[DATASET Boundary: Start]

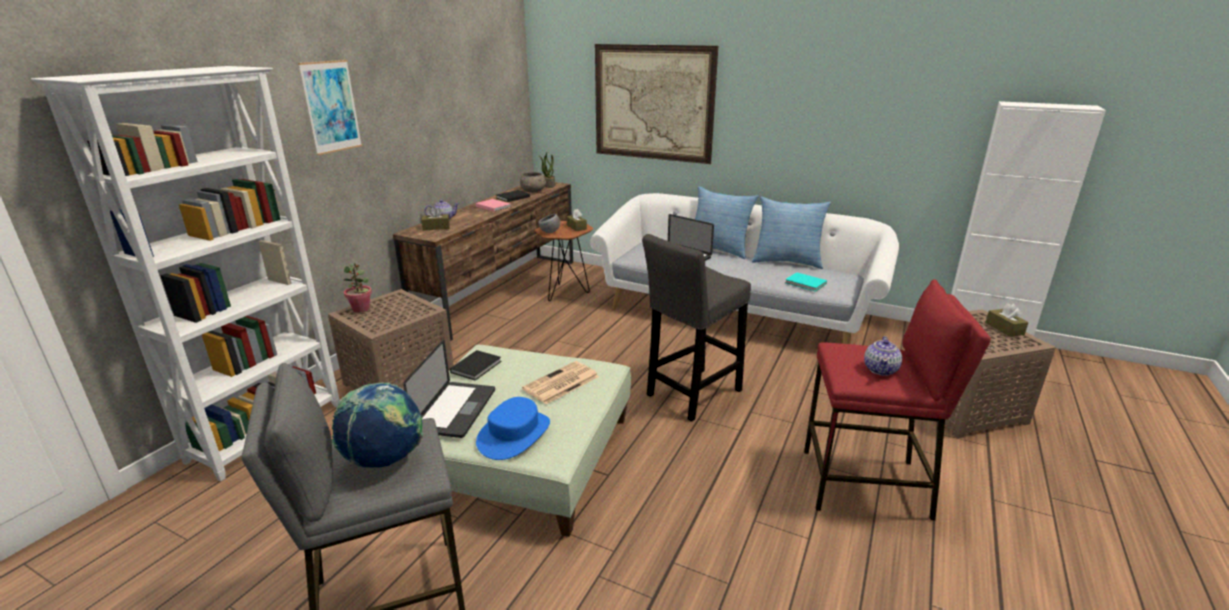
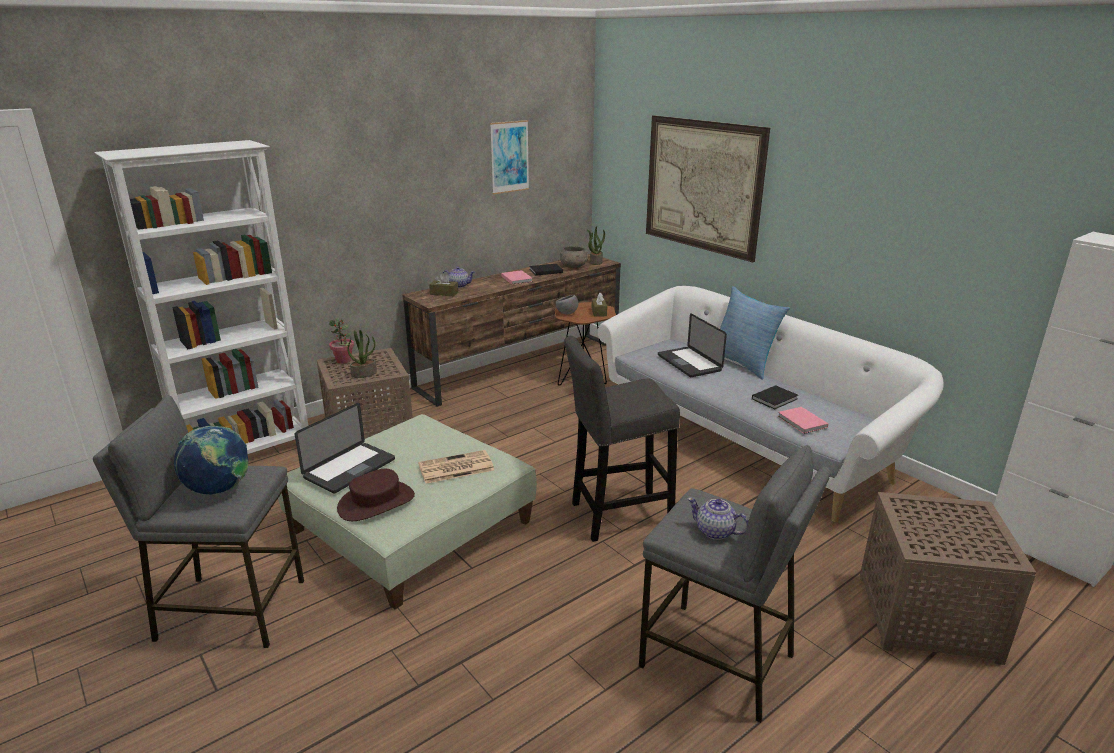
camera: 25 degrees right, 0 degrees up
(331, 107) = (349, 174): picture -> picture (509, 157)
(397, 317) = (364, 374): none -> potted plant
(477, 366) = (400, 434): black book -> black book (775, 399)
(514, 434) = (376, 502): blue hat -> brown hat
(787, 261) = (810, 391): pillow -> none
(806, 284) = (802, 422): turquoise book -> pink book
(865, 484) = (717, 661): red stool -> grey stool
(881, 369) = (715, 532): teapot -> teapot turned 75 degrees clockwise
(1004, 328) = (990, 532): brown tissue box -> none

[DATASET Boundary: End]

AIM OF THE TASK → Your copy should hold each line above exactly and no pictures at all.

OUTPUT OF THE TASK →
camera: 25 degrees right, 0 degrees up
(331, 107) = (349, 174): picture -> picture (509, 157)
(397, 317) = (364, 374): none -> potted plant
(477, 366) = (400, 434): black book -> black book (775, 399)
(514, 434) = (376, 502): blue hat -> brown hat
(787, 261) = (810, 391): pillow -> none
(806, 284) = (802, 422): turquoise book -> pink book
(865, 484) = (717, 661): red stool -> grey stool
(881, 369) = (715, 532): teapot -> teapot turned 75 degrees clockwise
(1004, 328) = (990, 532): brown tissue box -> none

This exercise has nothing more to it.